To provide one example of alternative strategy, look at so-called “equity long-short” hedge funds. These managers are able to bet on the rise of an asset’s price, as much as on it’s fall. By doing this, they are hedging their position against opposite movement in the price of an asset.
For another example, Venture Capital, which involves investing in early stage companies, pre-profit or -revenue, in hopes of getting a high return on investment as these companies grow explosively.
Both these strategies involve risk and a higher level of understanding, before any investment decisions can be made.
Benefits and Drawbacks
The primary benefits of investing in alternative investments are lack of correlation to traditional investments, protection against inflation and potential for high returns.
Since alternative investments move (or should move) with low correlation to the stock or bond market, they provide a good source of portfolio and return diversification. In specific cases like hard commodity assets like gold or real estate, investors also get a hedge against inflation. Lastly, these assets come with a lot of risk in terms of initial investment and liquidity.
The amount of money required by funds to invest in alternative investments is high (the investor must earn at least $200,00 a year). On top of this, alternative investments are very illiquid, making it tough for investors to exit an alternative investment position. For example, it’s more difficult to sell an antique vase than some shares of Amazon. However, with so much risk, investors are compensated with a much higher return and fees are also lower since fewer transactions take place.

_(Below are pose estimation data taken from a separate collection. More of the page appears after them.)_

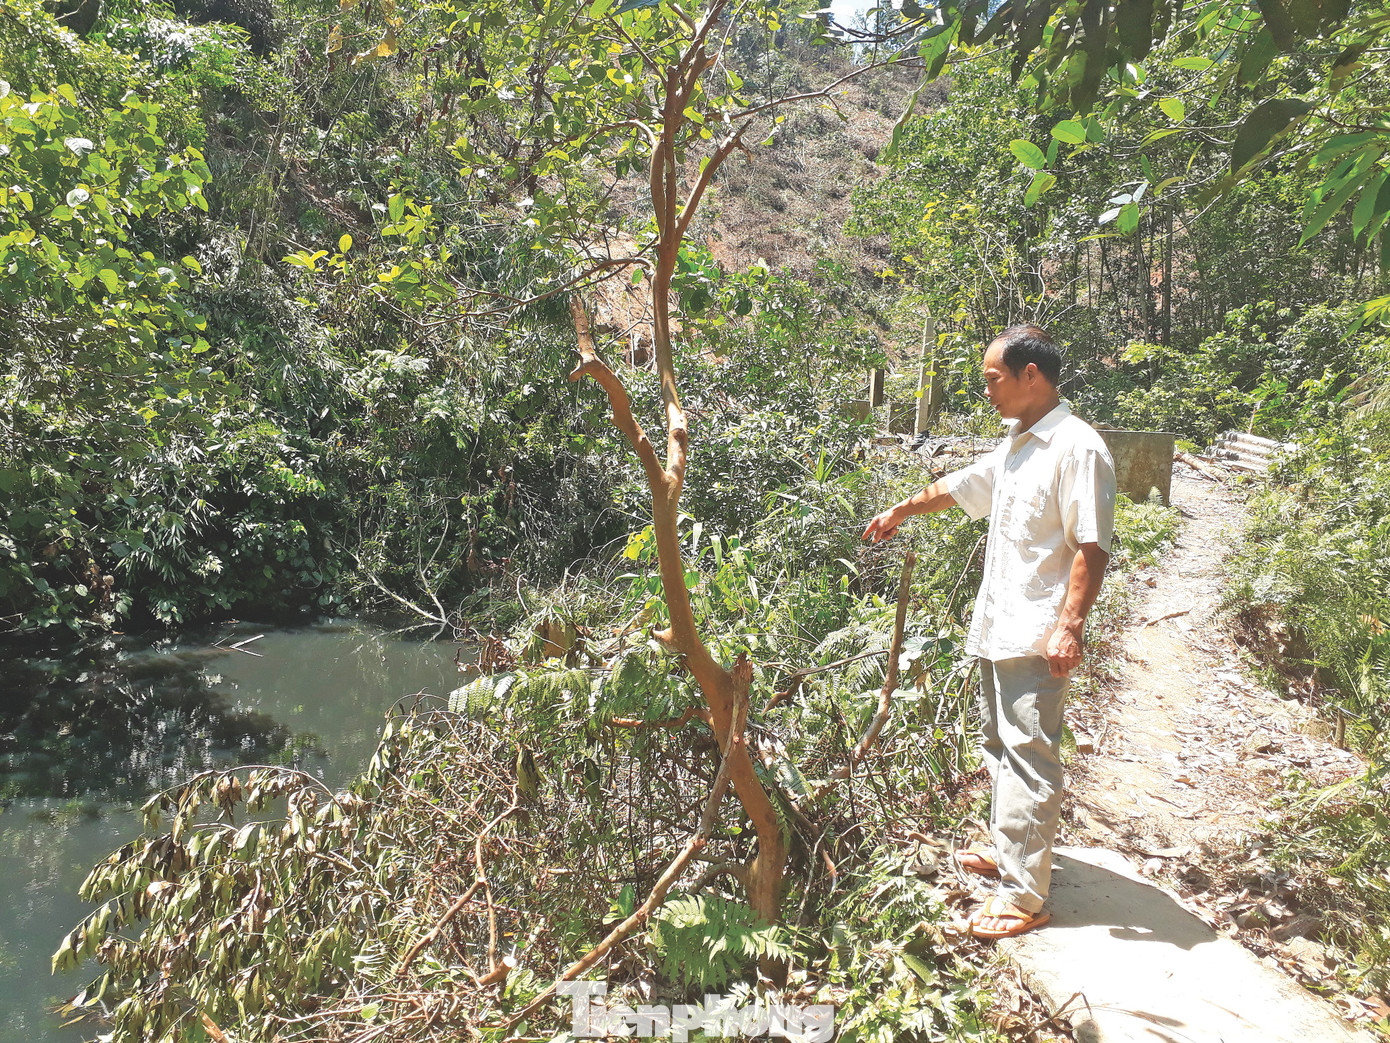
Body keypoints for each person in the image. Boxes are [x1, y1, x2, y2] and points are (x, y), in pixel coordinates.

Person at [862, 324, 1116, 939]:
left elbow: (1091, 545)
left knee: (1030, 755)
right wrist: (902, 508)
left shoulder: (1077, 448)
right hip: (999, 621)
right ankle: (1009, 847)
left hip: (1036, 632)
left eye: (993, 379)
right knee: (999, 746)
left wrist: (1070, 627)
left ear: (1033, 376)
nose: (988, 392)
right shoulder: (1016, 443)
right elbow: (961, 487)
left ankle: (1023, 896)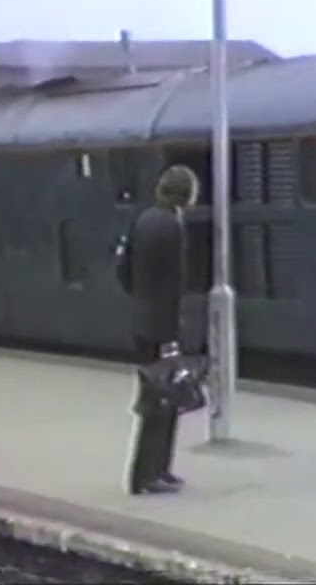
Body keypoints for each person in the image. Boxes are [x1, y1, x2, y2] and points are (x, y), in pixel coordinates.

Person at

Essentially, these investments can only be directly invested in by institutional investors and high net worth individuals because of its unregulated, complex and risky nature. If you, a retail investor, are interested in alternative investments, you can invest in them through alternative mutual funds and ETFs. E.g. ProShares UltraPro Short ETF trades on the Nasdaq (SQQQ), which is a 3x inverse leveraged ETF covering nonfinancial stocks. The ETF produces returns when the Nasdaq falls and amplifies the return by 3x. If the Nasdaq rises, the holder would face 3x the loss. This is what leverage implies.